---------- The data ----------

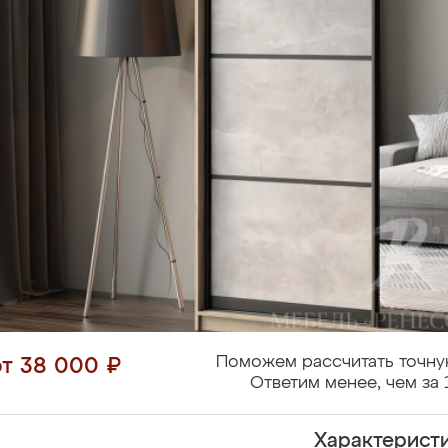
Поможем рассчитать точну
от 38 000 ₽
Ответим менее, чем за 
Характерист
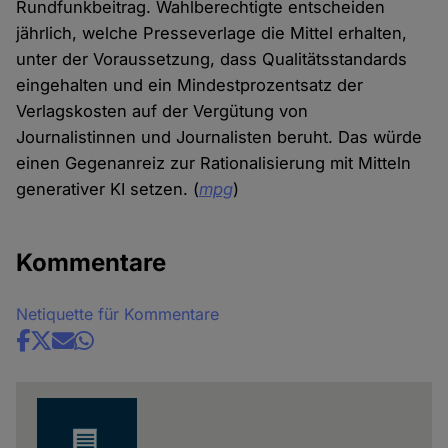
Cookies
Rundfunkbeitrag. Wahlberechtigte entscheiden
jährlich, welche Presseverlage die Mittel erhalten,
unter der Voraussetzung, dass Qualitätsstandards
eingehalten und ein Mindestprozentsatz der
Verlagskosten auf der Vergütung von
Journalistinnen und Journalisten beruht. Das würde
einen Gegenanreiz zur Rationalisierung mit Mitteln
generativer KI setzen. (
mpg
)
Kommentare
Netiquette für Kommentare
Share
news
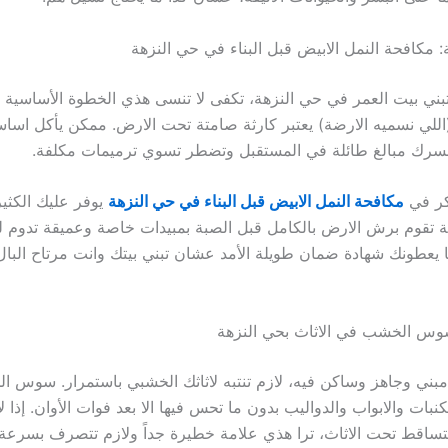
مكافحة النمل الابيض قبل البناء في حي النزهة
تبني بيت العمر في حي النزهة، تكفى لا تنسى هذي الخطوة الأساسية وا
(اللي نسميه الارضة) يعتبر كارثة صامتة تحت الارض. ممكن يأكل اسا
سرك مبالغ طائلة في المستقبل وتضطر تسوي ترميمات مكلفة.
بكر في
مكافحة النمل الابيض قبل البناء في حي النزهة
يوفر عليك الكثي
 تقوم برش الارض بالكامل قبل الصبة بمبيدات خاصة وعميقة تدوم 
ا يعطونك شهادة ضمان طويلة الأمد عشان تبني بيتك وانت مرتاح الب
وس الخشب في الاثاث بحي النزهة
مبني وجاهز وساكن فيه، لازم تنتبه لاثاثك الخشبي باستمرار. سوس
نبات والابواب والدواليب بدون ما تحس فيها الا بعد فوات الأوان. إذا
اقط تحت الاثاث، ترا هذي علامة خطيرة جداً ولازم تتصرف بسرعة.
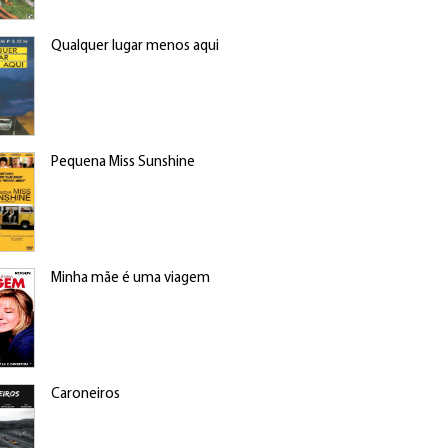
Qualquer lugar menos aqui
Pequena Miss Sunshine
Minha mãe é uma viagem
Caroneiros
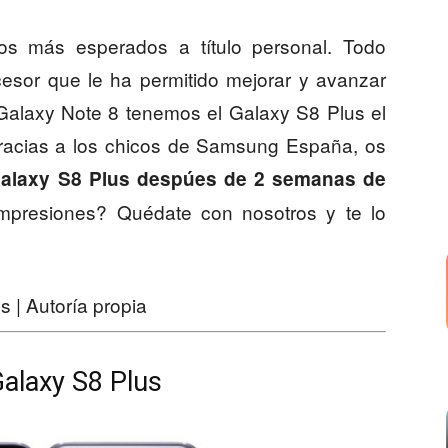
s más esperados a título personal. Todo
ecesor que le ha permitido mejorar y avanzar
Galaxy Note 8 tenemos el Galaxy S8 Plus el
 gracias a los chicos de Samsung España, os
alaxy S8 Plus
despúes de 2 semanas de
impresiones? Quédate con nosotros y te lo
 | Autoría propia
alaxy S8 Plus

----------

§ Problem
Reproduce the text of all the entries with every instance of "Kommentare" renamed to "Beiträge" and every other word left as it is. Leave the pictures out of your output.

§ Exercise response
Поможем рассчитать точну
от 38 000 ₽
Ответим менее, чем за 
Характерист
Cookies
Rundfunkbeitrag. Wahlberechtigte entscheiden
jährlich, welche Presseverlage die Mittel erhalten,
unter der Voraussetzung, dass Qualitätsstandards
eingehalten und ein Mindestprozentsatz der
Verlagskosten auf der Vergütung von
Journalistinnen und Journalisten beruht. Das würde
einen Gegenanreiz zur Rationalisierung mit Mitteln
generativer KI setzen. (
mpg
)
Beiträge
Netiquette für Beiträge
Share
news
مكافحة النمل الابيض قبل البناء في حي النزهة
تبني بيت العمر في حي النزهة، تكفى لا تنسى هذي الخطوة الأساسية وا
(اللي نسميه الارضة) يعتبر كارثة صامتة تحت الارض. ممكن يأكل اسا
سرك مبالغ طائلة في المستقبل وتضطر تسوي ترميمات مكلفة.
بكر في
مكافحة النمل الابيض قبل البناء في حي النزهة
يوفر عليك الكثي
 تقوم برش الارض بالكامل قبل الصبة بمبيدات خاصة وعميقة تدوم 
ا يعطونك شهادة ضمان طويلة الأمد عشان تبني بيتك وانت مرتاح الب
وس الخشب في الاثاث بحي النزهة
مبني وجاهز وساكن فيه، لازم تنتبه لاثاثك الخشبي باستمرار. سوس
نبات والابواب والدواليب بدون ما تحس فيها الا بعد فوات الأوان. إذا
اقط تحت الاثاث، ترا هذي علامة خطيرة جداً ولازم تتصرف بسرعة.
Qualquer lugar menos aqui
Pequena Miss Sunshine
Minha mãe é uma viagem
Caroneiros
s más esperados a título personal. Todo
ecesor que le ha permitido mejorar y avanzar
Galaxy Note 8 tenemos el Galaxy S8 Plus el
 gracias a los chicos de Samsung España, os
alaxy S8 Plus
despúes de 2 semanas de
impresiones? Quédate con nosotros y te lo
 | Autoría propia
alaxy S8 Plus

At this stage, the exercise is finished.